Raven Ziegler from Minneapolis protests the name nickname of the Washington team. (Photo by Hannah Foslien/Getty Images)
The San Antonio Spurs and the Miami Heat are squaring off in Game 3 of the NBA finals tonight, but if you tune in to watch, you’ll see a controversial commercial during halftime. The Yocha Dehe Wintun Nation—a California-based Native American tribe—has paid for a 60-second anti-Washington football team name ad to run during halftime.
The ad, which is a shorter version of the National Congress of American Indians’ two-minute “Proud To Be” ad, “celebrates Native American culture and opposes the rascist name of Washington, D.C.’s NFL team.” According to a release, the ad is scheduled to run in seven major markets, including Chicago, Dallas, Los Angeles, New York, Sacramento, San Francisco, and, of course, D.C.
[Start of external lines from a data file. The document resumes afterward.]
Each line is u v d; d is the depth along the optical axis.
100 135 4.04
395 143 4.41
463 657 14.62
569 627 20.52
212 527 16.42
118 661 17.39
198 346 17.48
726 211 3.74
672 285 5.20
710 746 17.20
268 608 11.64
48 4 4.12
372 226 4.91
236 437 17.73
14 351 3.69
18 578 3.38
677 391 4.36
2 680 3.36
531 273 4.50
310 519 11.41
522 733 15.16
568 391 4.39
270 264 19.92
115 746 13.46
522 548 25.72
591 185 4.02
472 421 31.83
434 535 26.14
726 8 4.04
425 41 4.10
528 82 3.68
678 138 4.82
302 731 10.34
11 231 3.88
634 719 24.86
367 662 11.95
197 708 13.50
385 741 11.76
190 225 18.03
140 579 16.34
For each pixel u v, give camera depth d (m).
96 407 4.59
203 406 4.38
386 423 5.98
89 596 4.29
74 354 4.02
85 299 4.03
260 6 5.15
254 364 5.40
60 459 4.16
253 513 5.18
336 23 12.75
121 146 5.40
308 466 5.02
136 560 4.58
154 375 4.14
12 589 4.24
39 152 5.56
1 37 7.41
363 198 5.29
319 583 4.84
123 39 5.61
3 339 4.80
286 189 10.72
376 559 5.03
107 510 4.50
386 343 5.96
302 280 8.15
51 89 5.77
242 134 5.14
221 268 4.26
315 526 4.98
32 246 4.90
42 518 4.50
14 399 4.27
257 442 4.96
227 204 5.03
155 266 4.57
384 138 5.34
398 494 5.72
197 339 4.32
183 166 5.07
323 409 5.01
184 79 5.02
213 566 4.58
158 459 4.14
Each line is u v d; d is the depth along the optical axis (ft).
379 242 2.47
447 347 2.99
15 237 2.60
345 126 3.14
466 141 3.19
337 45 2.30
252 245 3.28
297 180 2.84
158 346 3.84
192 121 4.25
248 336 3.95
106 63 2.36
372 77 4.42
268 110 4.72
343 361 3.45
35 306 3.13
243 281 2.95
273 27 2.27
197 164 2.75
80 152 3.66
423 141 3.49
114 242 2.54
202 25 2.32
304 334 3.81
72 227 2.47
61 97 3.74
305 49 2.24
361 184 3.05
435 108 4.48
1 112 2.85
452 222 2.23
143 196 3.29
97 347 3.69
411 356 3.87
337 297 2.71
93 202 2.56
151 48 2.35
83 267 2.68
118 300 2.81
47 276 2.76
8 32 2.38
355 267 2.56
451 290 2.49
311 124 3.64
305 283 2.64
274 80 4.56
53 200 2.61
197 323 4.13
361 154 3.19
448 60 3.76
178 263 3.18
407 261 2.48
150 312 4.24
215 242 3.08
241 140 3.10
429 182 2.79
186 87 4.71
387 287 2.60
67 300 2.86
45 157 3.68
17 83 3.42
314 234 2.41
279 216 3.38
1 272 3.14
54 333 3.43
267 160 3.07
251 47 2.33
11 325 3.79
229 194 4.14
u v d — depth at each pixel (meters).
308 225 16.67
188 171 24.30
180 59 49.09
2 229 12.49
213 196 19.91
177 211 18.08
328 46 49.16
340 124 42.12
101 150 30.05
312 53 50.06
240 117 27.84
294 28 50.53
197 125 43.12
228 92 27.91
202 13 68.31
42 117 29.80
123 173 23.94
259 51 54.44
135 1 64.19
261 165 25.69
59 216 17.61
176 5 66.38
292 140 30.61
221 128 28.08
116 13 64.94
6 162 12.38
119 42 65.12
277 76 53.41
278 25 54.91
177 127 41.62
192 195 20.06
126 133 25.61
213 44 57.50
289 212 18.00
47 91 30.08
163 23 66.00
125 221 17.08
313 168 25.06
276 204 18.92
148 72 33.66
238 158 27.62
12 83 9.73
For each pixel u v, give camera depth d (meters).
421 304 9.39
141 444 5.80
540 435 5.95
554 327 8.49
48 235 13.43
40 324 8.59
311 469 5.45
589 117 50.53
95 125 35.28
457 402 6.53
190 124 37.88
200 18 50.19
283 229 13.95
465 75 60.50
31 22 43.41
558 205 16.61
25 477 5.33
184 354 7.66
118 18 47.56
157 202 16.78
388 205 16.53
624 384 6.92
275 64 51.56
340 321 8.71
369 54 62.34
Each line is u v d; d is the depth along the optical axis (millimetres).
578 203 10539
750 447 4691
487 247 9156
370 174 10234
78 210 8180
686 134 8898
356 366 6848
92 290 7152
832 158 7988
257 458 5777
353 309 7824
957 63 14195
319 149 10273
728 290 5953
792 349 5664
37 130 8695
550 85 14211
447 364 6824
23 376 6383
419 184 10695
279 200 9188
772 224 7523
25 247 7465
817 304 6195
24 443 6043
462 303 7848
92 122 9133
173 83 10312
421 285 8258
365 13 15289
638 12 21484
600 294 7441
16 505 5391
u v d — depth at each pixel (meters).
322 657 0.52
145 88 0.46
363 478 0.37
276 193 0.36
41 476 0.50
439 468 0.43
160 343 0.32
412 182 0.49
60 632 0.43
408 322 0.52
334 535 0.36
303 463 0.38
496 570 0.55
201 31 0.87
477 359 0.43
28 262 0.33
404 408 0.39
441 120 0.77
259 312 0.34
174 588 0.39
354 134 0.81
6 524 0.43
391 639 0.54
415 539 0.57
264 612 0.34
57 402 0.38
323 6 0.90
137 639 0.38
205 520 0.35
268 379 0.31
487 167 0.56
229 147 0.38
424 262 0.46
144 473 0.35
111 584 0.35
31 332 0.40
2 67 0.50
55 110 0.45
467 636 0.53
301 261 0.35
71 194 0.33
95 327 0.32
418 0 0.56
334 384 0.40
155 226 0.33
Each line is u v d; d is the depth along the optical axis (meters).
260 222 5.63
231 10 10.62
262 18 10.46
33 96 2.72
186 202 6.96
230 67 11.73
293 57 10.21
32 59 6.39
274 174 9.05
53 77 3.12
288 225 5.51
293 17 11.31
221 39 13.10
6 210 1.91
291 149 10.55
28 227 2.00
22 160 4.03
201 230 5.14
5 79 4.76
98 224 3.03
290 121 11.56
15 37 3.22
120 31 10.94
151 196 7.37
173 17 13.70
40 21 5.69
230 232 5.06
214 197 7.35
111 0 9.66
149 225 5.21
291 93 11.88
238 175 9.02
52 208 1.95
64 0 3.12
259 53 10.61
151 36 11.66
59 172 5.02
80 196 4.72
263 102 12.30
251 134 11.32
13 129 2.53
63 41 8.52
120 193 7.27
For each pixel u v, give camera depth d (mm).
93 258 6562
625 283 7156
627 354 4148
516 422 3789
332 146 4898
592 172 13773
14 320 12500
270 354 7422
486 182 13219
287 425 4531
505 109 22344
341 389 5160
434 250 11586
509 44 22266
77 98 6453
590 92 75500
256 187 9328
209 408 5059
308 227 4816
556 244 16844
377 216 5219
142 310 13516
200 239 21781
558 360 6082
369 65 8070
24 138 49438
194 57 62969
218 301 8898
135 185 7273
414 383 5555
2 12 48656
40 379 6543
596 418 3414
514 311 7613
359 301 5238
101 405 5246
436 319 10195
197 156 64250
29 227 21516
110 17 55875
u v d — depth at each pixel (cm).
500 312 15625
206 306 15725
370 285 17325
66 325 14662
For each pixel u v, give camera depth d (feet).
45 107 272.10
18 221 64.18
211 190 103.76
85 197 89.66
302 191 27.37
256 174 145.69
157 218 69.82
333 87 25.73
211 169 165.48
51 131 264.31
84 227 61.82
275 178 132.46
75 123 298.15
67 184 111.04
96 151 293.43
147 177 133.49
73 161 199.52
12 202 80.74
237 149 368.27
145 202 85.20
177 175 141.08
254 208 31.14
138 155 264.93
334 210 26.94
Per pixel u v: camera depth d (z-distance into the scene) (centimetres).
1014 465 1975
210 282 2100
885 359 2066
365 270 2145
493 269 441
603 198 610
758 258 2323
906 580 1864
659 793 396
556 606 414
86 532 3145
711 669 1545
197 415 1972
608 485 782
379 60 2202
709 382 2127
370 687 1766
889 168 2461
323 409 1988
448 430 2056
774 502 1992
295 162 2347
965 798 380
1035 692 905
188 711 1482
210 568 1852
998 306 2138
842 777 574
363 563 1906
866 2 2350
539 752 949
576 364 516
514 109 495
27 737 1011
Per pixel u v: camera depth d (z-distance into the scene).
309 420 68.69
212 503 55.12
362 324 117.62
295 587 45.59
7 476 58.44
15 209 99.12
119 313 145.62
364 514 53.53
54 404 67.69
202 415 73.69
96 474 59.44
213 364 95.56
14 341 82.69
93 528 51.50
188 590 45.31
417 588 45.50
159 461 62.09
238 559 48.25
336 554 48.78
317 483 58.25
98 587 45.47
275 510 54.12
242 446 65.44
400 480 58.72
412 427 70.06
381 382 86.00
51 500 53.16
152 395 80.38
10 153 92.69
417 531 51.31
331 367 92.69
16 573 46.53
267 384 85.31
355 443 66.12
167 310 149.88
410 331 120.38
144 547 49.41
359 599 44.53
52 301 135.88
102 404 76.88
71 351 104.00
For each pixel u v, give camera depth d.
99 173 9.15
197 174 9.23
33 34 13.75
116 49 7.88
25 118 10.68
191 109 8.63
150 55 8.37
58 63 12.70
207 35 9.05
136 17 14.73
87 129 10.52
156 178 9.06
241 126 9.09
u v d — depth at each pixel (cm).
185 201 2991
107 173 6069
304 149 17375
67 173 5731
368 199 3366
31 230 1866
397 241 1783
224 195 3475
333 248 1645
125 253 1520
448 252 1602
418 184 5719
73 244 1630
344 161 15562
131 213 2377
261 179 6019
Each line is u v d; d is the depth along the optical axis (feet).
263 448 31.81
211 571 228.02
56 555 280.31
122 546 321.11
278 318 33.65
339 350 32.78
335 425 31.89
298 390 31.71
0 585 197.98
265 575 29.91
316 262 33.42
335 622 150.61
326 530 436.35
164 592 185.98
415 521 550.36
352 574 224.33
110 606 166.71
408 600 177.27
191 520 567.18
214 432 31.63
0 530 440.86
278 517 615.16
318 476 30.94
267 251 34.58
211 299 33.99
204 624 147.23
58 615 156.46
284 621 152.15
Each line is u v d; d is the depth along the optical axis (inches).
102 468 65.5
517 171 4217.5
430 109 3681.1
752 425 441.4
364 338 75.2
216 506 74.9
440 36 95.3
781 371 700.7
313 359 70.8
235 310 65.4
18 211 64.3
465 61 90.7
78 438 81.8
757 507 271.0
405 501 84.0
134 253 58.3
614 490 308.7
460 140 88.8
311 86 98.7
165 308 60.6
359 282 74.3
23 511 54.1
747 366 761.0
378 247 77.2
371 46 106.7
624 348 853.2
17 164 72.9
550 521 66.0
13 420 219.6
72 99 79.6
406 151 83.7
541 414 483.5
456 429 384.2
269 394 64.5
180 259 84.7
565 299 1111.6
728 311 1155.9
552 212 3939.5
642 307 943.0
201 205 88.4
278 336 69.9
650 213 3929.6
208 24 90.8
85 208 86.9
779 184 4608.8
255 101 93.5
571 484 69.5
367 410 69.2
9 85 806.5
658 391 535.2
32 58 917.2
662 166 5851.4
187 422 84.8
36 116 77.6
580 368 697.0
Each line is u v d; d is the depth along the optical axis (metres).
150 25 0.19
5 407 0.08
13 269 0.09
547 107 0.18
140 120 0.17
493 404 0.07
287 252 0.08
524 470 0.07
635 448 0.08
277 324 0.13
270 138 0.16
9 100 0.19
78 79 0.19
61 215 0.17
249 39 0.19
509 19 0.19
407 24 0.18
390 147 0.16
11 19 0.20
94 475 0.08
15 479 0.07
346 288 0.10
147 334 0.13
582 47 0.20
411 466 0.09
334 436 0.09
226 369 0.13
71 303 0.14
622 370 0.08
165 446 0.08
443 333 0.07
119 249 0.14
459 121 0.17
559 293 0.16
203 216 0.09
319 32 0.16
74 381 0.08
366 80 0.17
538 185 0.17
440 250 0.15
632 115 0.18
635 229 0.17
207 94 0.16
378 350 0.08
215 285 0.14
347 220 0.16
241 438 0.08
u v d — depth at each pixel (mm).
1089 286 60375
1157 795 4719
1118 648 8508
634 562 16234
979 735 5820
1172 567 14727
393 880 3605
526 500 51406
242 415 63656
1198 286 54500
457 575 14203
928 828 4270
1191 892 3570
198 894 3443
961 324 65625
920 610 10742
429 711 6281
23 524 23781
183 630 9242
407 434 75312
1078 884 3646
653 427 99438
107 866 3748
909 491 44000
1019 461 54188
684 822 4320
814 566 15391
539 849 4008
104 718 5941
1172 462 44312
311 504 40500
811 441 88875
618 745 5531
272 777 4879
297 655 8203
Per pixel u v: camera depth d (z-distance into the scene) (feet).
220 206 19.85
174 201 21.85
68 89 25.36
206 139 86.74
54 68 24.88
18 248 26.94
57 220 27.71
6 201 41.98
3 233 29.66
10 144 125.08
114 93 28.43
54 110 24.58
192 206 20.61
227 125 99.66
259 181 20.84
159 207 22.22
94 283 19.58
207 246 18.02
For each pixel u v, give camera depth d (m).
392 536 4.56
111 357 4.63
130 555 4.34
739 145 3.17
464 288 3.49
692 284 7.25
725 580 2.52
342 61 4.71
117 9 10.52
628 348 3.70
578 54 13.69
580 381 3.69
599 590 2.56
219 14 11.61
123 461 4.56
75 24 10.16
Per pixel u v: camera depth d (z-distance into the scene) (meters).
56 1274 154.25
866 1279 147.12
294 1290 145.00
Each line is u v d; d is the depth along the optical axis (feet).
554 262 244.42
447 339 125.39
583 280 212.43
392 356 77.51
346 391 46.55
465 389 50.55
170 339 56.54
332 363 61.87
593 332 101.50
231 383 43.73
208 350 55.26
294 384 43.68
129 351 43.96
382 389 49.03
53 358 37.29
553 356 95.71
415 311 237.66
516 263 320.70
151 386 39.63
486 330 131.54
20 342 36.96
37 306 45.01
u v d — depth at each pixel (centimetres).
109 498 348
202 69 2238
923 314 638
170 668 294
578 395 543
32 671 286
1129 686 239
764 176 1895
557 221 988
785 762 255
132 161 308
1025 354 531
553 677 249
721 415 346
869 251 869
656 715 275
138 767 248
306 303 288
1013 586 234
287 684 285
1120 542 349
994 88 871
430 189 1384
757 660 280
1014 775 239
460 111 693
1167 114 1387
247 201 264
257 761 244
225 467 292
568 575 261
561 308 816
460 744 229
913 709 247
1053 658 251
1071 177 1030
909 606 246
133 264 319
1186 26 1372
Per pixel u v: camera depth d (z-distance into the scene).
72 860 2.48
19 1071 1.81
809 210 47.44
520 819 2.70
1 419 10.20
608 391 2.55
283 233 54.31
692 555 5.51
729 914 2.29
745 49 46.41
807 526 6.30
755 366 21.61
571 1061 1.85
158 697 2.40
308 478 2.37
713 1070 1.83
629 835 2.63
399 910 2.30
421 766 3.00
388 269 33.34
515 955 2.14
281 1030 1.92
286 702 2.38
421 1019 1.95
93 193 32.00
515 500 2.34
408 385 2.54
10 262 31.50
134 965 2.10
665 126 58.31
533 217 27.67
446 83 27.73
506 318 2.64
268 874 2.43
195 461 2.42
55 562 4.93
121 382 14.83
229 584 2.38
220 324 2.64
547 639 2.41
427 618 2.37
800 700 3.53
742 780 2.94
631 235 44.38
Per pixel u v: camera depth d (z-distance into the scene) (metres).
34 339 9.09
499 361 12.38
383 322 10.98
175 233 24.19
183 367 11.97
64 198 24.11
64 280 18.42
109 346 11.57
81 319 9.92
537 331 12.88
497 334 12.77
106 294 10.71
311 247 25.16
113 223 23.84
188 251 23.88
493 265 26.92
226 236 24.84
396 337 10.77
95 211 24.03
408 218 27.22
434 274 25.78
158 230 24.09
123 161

“The R-word is as derogatory a slur as the N-word. When this name first came to be, it was a vehicle for people to bring the victims of violence into an office so they could collect a bounty,” Yocha Dehe Wintun Nation Chairman Marshall McKay said. “I think the Change the Mascot campaign will shed some well-deserved light on the trauma and the disadvantaged people on reservations and throughout the country that are Native American that really haven’t had this opportunity to talk about the pain and the anguish that this kind of racism puts us through.”
This isn’t the first anti-Washington football team ad to run during a major sports event. Last October, the Oneida Indian Nation launched their radio campaign against the team’s name, but even then, local CBS stations WJFK and WPGC pulled the ad, saying that the issue has caused too much “on-air debate.”